WRITTEN INSTRUCTION: Put these lines into a numbered list, leaving out the blank lines.

Records from a data collection:

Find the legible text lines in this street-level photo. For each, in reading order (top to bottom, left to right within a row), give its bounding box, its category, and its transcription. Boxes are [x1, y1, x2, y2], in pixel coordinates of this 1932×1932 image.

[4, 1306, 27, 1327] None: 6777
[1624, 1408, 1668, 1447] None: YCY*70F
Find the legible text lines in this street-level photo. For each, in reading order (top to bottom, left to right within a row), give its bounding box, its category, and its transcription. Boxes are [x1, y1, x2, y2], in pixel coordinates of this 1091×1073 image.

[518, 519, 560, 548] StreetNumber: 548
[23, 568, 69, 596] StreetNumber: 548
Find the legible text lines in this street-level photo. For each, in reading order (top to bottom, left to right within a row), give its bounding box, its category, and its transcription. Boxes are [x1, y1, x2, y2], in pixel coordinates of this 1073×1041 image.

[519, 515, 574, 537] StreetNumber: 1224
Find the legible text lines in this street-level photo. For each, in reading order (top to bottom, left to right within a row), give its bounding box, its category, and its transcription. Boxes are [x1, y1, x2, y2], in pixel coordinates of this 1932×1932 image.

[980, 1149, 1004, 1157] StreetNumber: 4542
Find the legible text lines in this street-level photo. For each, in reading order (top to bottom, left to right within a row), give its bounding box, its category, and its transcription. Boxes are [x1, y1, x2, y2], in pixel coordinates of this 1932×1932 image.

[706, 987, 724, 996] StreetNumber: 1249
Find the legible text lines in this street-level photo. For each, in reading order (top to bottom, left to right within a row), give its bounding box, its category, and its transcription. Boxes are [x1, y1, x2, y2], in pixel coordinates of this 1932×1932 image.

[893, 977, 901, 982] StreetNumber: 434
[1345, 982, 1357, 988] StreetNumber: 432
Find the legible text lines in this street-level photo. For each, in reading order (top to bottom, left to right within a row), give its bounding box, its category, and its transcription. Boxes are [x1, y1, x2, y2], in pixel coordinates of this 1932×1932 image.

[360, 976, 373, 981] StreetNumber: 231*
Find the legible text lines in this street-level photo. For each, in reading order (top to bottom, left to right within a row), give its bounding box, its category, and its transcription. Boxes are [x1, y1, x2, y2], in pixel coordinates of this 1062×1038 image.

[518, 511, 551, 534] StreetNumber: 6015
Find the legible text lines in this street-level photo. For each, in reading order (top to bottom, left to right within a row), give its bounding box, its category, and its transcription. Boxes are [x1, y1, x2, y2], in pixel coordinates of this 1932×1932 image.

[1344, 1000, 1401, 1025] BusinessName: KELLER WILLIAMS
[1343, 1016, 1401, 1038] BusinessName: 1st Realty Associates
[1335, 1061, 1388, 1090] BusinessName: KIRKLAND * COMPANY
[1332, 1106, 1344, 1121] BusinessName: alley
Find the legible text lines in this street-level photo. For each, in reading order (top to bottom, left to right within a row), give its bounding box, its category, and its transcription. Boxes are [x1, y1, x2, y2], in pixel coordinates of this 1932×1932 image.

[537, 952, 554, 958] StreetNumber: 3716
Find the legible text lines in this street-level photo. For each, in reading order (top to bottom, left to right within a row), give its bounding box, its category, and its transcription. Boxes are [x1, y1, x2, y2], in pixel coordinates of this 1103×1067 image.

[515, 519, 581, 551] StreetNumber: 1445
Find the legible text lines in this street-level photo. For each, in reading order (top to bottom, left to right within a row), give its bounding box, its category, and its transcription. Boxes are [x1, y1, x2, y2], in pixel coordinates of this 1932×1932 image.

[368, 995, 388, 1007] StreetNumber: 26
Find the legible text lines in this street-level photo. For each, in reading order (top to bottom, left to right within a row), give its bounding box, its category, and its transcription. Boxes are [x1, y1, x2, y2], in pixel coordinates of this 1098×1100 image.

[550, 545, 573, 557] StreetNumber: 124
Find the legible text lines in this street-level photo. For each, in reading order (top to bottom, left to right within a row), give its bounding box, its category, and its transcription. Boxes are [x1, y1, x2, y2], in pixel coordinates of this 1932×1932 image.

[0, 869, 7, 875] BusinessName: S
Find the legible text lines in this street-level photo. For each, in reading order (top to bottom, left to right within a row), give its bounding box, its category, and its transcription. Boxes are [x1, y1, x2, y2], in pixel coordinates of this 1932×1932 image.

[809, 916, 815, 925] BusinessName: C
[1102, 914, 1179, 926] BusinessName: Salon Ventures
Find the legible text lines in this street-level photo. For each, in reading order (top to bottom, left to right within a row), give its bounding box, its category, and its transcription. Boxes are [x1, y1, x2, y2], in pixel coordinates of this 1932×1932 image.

EXERCISE ANSWER:
1. Find the legible text lines in this street-level photo. For each, in reading order (top to bottom, left to right within a row), give its bounding box, its category, and its transcription. Boxes are [x1, y1, x2, y2], in pixel coordinates of this 1932×1932 image.
2. [4, 1306, 27, 1327] None: 6777
3. [1624, 1408, 1668, 1447] None: YCY*70F
4. Find the legible text lines in this street-level photo. For each, in reading order (top to bottom, left to right within a row), give its bounding box, its category, and its transcription. Boxes are [x1, y1, x2, y2], in pixel coordinates of this 1091×1073 image.
5. [518, 519, 560, 548] StreetNumber: 548
6. [23, 568, 69, 596] StreetNumber: 548
7. Find the legible text lines in this street-level photo. For each, in reading order (top to bottom, left to right within a row), give its bounding box, its category, and its transcription. Boxes are [x1, y1, x2, y2], in pixel coordinates of this 1073×1041 image.
8. [519, 515, 574, 537] StreetNumber: 1224
9. Find the legible text lines in this street-level photo. For each, in reading order (top to bottom, left to right within a row), give its bounding box, its category, and its transcription. Boxes are [x1, y1, x2, y2], in pixel coordinates of this 1932×1932 image.
10. [980, 1149, 1004, 1157] StreetNumber: 4542
11. Find the legible text lines in this street-level photo. For each, in reading order (top to bottom, left to right within a row), give its bounding box, its category, and its transcription. Boxes are [x1, y1, x2, y2], in pixel coordinates of this 1932×1932 image.
12. [706, 987, 724, 996] StreetNumber: 1249
13. Find the legible text lines in this street-level photo. For each, in reading order (top to bottom, left to right within a row), give its bounding box, its category, and its transcription. Boxes are [x1, y1, x2, y2], in pixel coordinates of this 1932×1932 image.
14. [893, 977, 901, 982] StreetNumber: 434
15. [1345, 982, 1357, 988] StreetNumber: 432
16. Find the legible text lines in this street-level photo. For each, in reading order (top to bottom, left to right within a row), give its bounding box, its category, and its transcription. Boxes are [x1, y1, x2, y2], in pixel coordinates of this 1932×1932 image.
17. [360, 976, 373, 981] StreetNumber: 231*
18. Find the legible text lines in this street-level photo. For each, in reading order (top to bottom, left to right within a row), give its bounding box, its category, and its transcription. Boxes are [x1, y1, x2, y2], in pixel coordinates of this 1062×1038 image.
19. [518, 511, 551, 534] StreetNumber: 6015
20. Find the legible text lines in this street-level photo. For each, in reading order (top to bottom, left to right within a row), give its bounding box, its category, and its transcription. Boxes are [x1, y1, x2, y2], in pixel coordinates of this 1932×1932 image.
21. [1344, 1000, 1401, 1025] BusinessName: KELLER WILLIAMS
22. [1343, 1016, 1401, 1038] BusinessName: 1st Realty Associates
23. [1335, 1061, 1388, 1090] BusinessName: KIRKLAND * COMPANY
24. [1332, 1106, 1344, 1121] BusinessName: alley
25. Find the legible text lines in this street-level photo. For each, in reading order (top to bottom, left to right within a row), give its bounding box, its category, and its transcription. Boxes are [x1, y1, x2, y2], in pixel coordinates of this 1932×1932 image.
26. [537, 952, 554, 958] StreetNumber: 3716
27. Find the legible text lines in this street-level photo. For each, in reading order (top to bottom, left to right within a row), give its bounding box, its category, and its transcription. Boxes are [x1, y1, x2, y2], in pixel coordinates of this 1103×1067 image.
28. [515, 519, 581, 551] StreetNumber: 1445
29. Find the legible text lines in this street-level photo. For each, in reading order (top to bottom, left to right within a row), give its bounding box, its category, and its transcription. Boxes are [x1, y1, x2, y2], in pixel coordinates of this 1932×1932 image.
30. [368, 995, 388, 1007] StreetNumber: 26
31. Find the legible text lines in this street-level photo. For each, in reading order (top to bottom, left to right within a row), give its bounding box, its category, and its transcription. Boxes are [x1, y1, x2, y2], in pixel coordinates of this 1098×1100 image.
32. [550, 545, 573, 557] StreetNumber: 124
33. Find the legible text lines in this street-level photo. For each, in reading order (top to bottom, left to right within a row), give its bounding box, its category, and its transcription. Boxes are [x1, y1, x2, y2], in pixel coordinates of this 1932×1932 image.
34. [0, 869, 7, 875] BusinessName: S
35. Find the legible text lines in this street-level photo. For each, in reading order (top to bottom, left to right within a row), give its bounding box, its category, and its transcription. Boxes are [x1, y1, x2, y2], in pixel coordinates of this 1932×1932 image.
36. [809, 916, 815, 925] BusinessName: C
37. [1102, 914, 1179, 926] BusinessName: Salon Ventures
38. Find the legible text lines in this street-level photo. For each, in reading order (top to bottom, left to right within a row), give its bounding box, its category, and its transcription. Boxes are [x1, y1, x2, y2], in pixel coordinates of this 1932×1932 image.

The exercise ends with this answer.